Catholic Health Initiatives and Dignity Health delayed the expected closing of their merger to Jan. 31 rather than the end of this month, as originally planned, Dignity Health announced in a release Friday.
“We continue to finalize the last steps to bring our operations together and to combine our ministries, including the completion of licenses, certifications and other administrative items. We are looking forward to completing our alignment, and we also want to make sure this is seamless for those we serve,” Dignity Health said in a public filing. CHI didn’t have any additional comment on the latest delay in a series of setbacks that have postponed the combination.
The Chicago-based not-for-profit system would have 140 hospitals, 150,000 employees, nearly $30 billion in revenue and more than 700 care sites across 21 states, including 30 hospitals in California, after the closing.
All but one of Dignity’s 15 non-Catholic hospitals will operate under a separate Colorado-based not-for-profit corporation, allowing it to continue medical services such as post-delivery tubal ligations that are deemed immoral by the church. A coalition of advocacy groups raised concerns about limiting reproductive health services, care for LGBTQ patients, or services for low-income and underserved communities.
The Justice Department told the entity—now named CommonSpirit Health—that it must support individuals who are homeless and co-locate, coordinate and integrate health services with housing across its California footprint. CommonSpirit will need to earmark $20 million over six years for the cause and partner with local governments and not-for-profit organizations.
The agency also required the health system to provide free care to patients earning up to 250% of the federal poverty level, among other mandates. The Colorado attorney general’s office said the merger would not materially change the organizations’ charitable giving.
Economists and policy experts have long decried the negative consequences of horizontal combinations like CHI and Dignity, particularly when they share the same territory. Their combined market power will allow them to increase prices, they argue. Executives claim that their minimal hospital overlap will mitigate competition concerns. The Federal Trade Commission did not object to the combination.

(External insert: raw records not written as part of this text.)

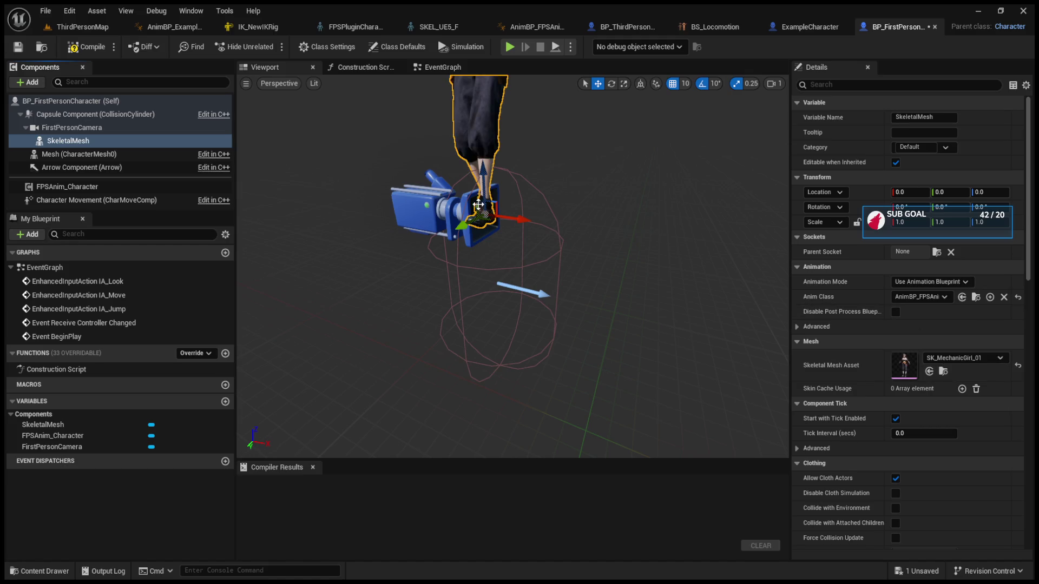
pyautogui.moveTo(498, 212); pyautogui.dragTo(511, 305)
pyautogui.press('e')
pyautogui.moveTo(562, 341)
pyautogui.mouseDown()
pyautogui.moveTo(557, 302)
pyautogui.moveTo(533, 288)
pyautogui.mouseUp()
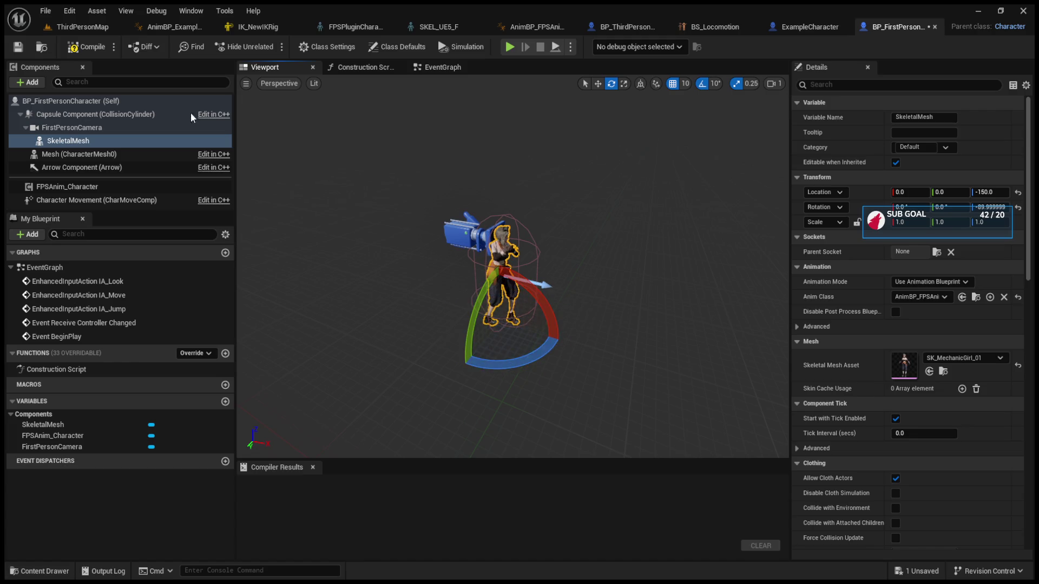
pyautogui.click(86, 47)
# Shift the mesh back to X -10 and raise FirstPersonCamera from 60 to 70
pyautogui.scroll(3, 487, 271)
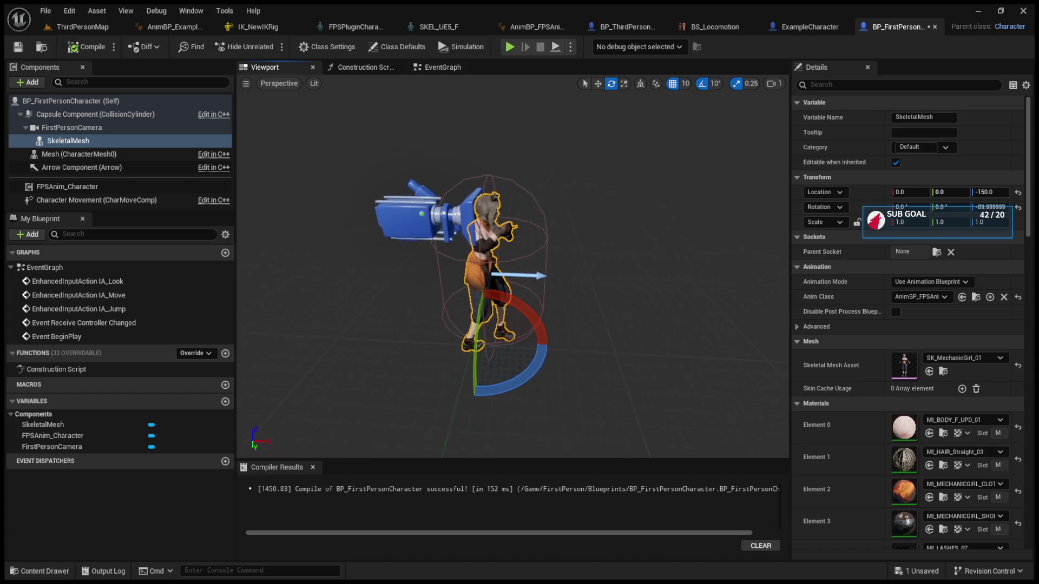
pyautogui.press('w')
pyautogui.moveTo(512, 339); pyautogui.dragTo(433, 343)
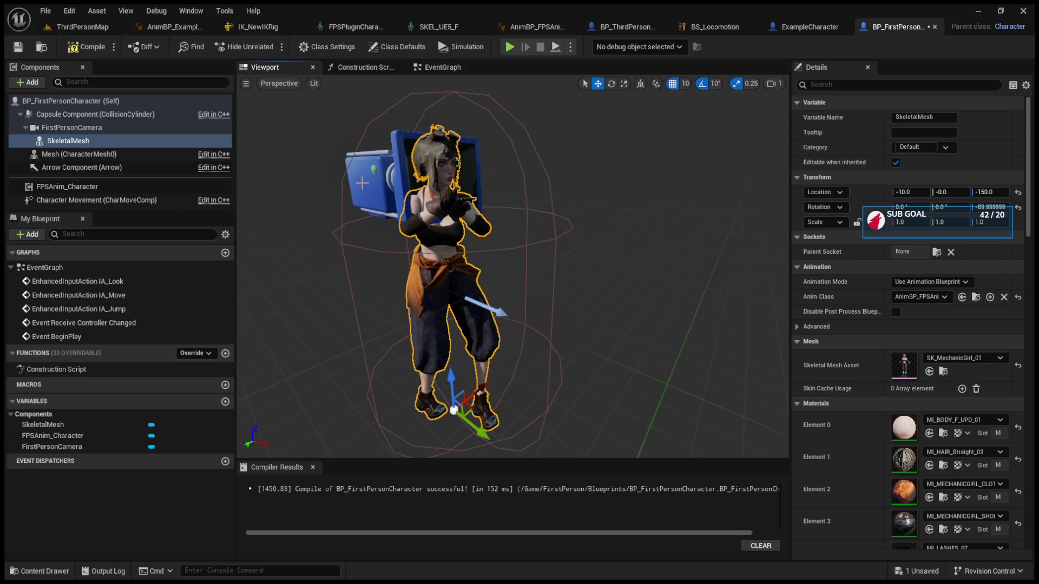
pyautogui.click(362, 185)
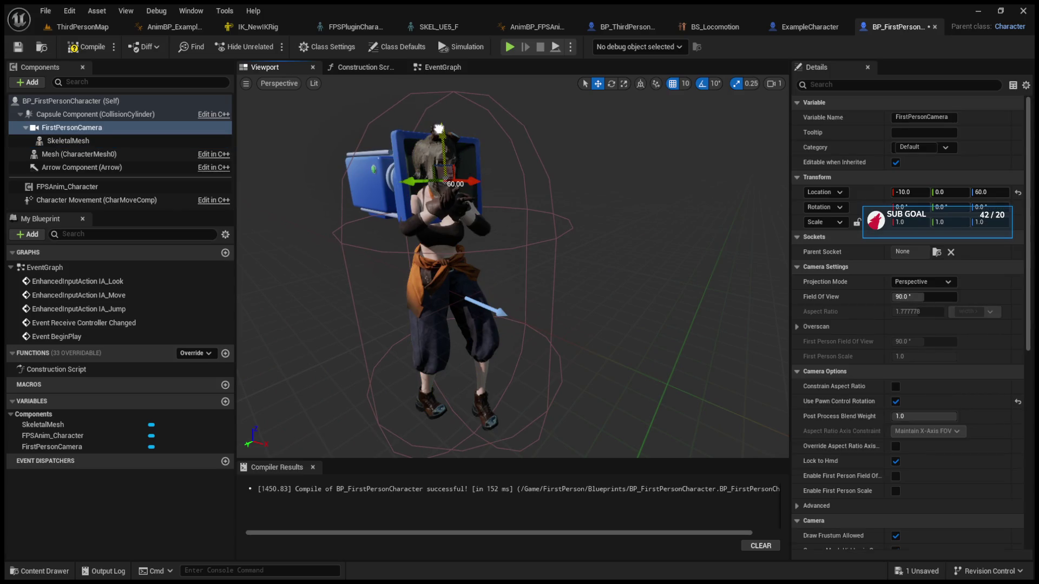
pyautogui.moveTo(439, 128); pyautogui.dragTo(438, 121)
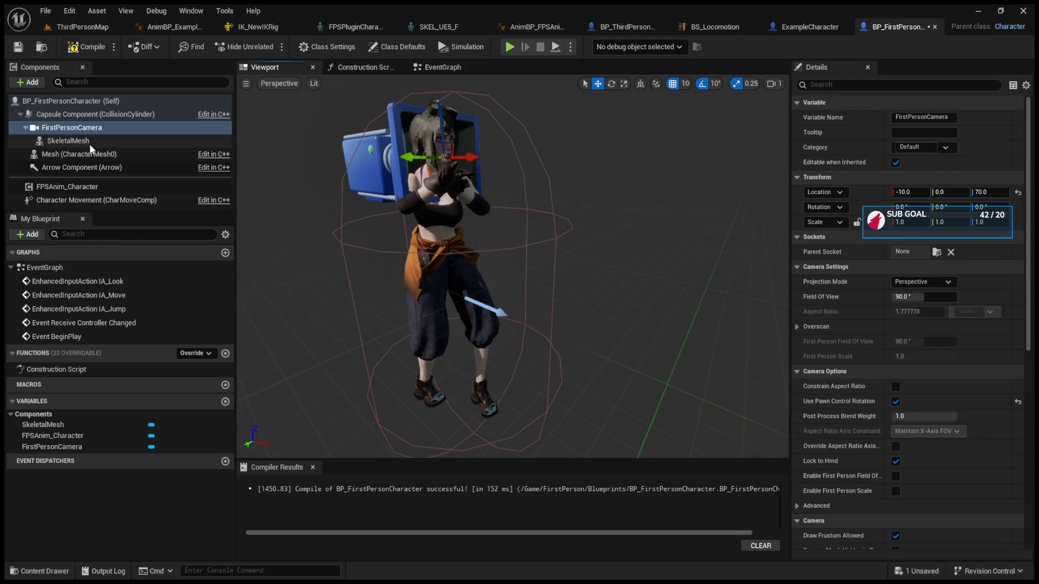
# Lower the SkeletalMesh to Z -90, reattach it under FirstPersonCamera, and recompile
pyautogui.moveTo(68, 141); pyautogui.dragTo(95, 114)
pyautogui.moveTo(451, 379); pyautogui.dragTo(452, 391)
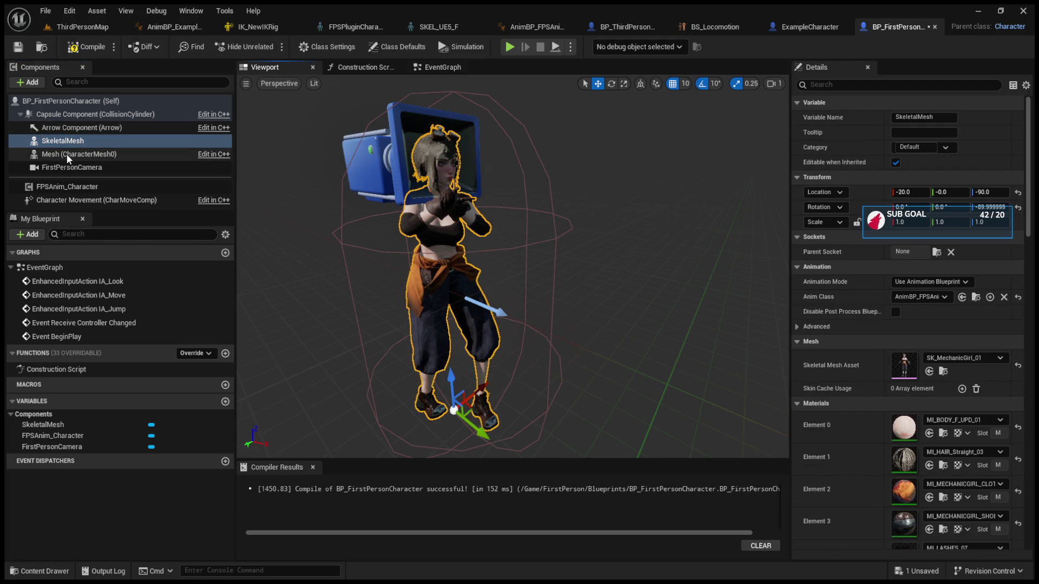
pyautogui.click(73, 177)
pyautogui.moveTo(72, 175); pyautogui.dragTo(71, 167)
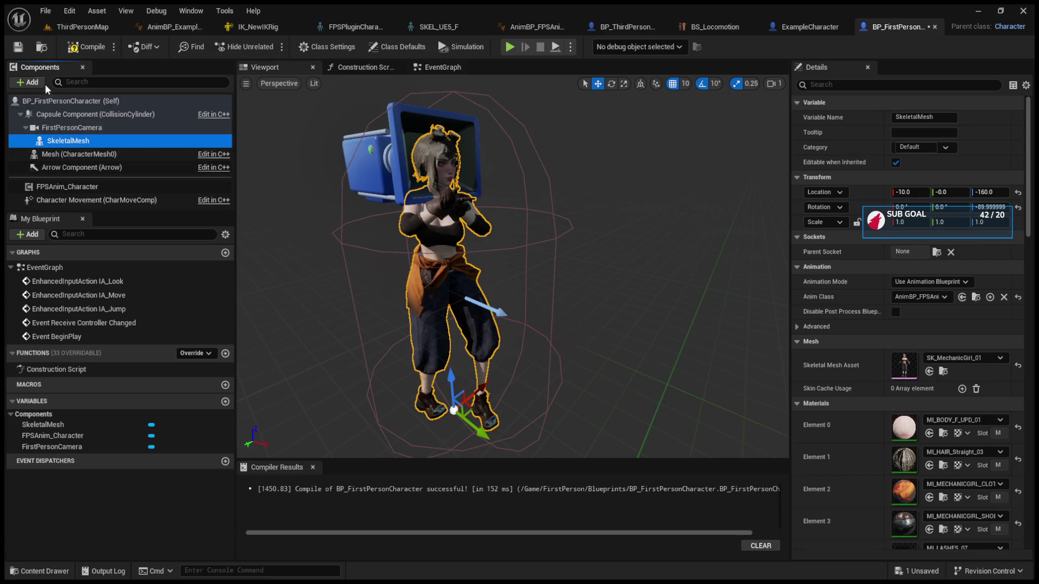
pyautogui.click(86, 47)
pyautogui.click(439, 67)
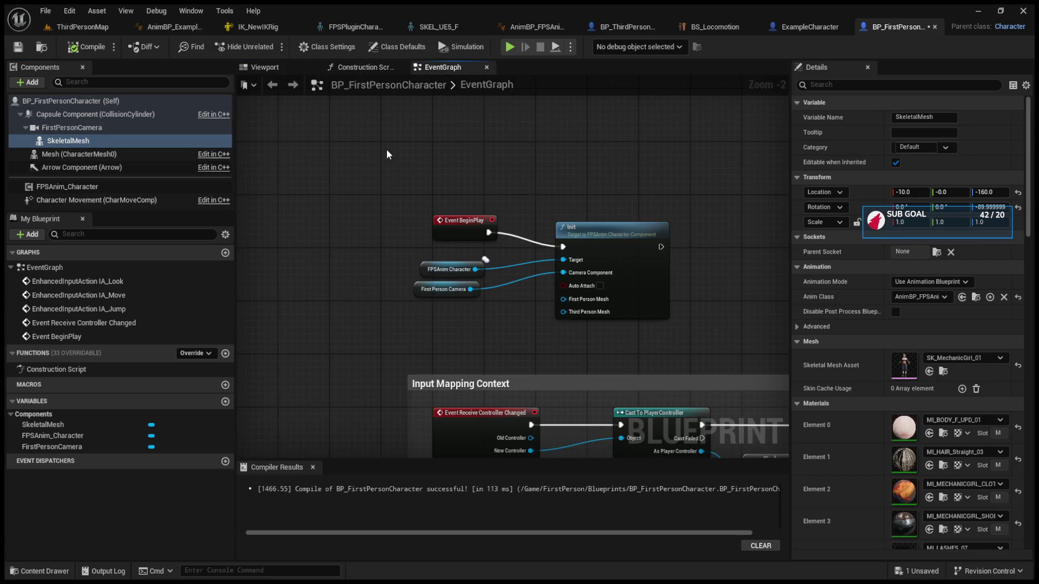
pyautogui.click(76, 27)
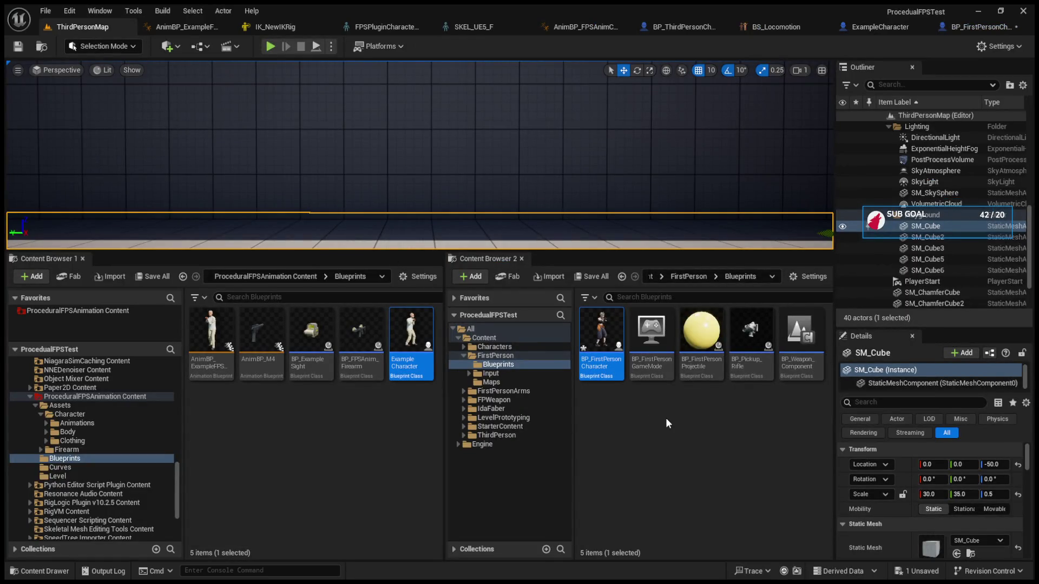
# Open FirstPersonMap from FirstPerson > Maps and enlarge its viewport, then return to BP_FirstPersonCharacter
pyautogui.click(524, 381)
pyautogui.click(607, 356)
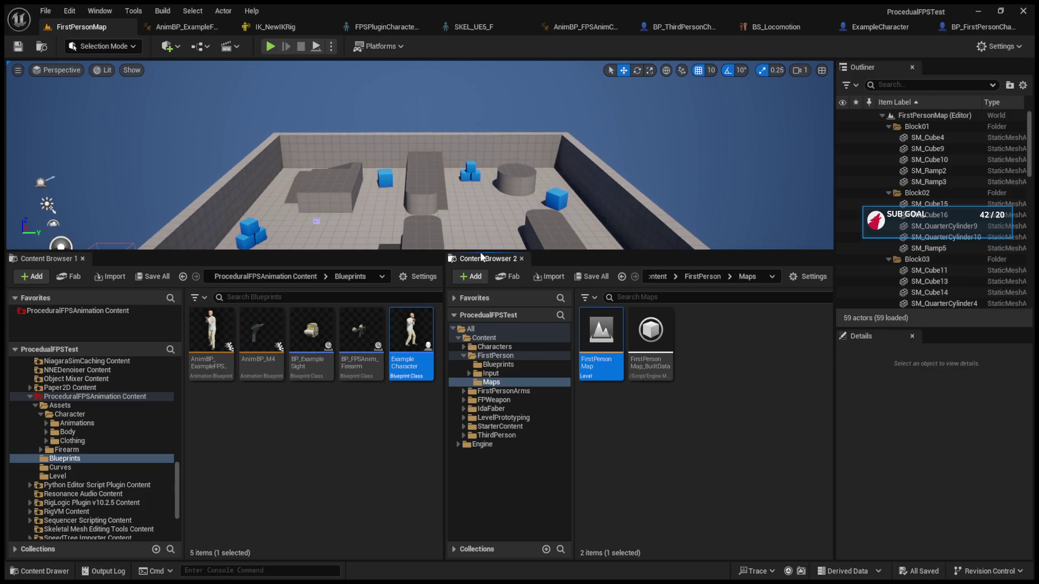
pyautogui.moveTo(479, 253); pyautogui.dragTo(479, 332)
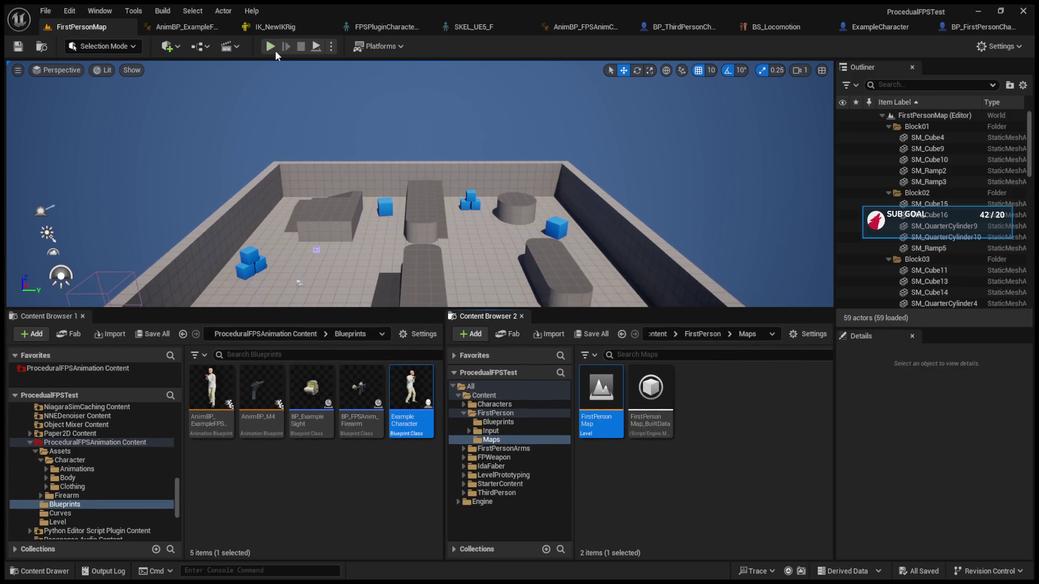
pyautogui.click(706, 25)
pyautogui.click(875, 28)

Dignity has stood on stronger financial footing than CHI. CHI saw its operating losses widen to $593.4 million in 2017 from $371.4 million in 2016, although non-operating income helped soften the blow. CHI rebounded in 2018, narrowing its net loss to $276.7 million after the organization cut costs and improved its revenue-cycle management. Dignity’s board meeting minutes revealed that its executives and directors were concerned about CHI’s financial position.
Dignity reported an operating income of $529.3 million in 2018 up from an operating loss of $66.8 million in 2017.
Lloyd Dean and Kevin Lofton are splitting the CEO seat. Dean will have authority over operations and clinical, financial and human resources functions. Lofton will oversee advocacy, compliance, digital, information technology, international business, legal services, philanthropy, mission, sponsorship and governance, and system partnerships.
More than half of CommonSpirit’s executive team is currently with Dignity, 38% is from CHI and 8% is external, according to a recent public filing. They have a multiyear lease in Chicago’s West Loop. The companies will maintain their corporate offices in Denver and San Francisco for the foreseeable future.
Tara Bannow contributed to this report.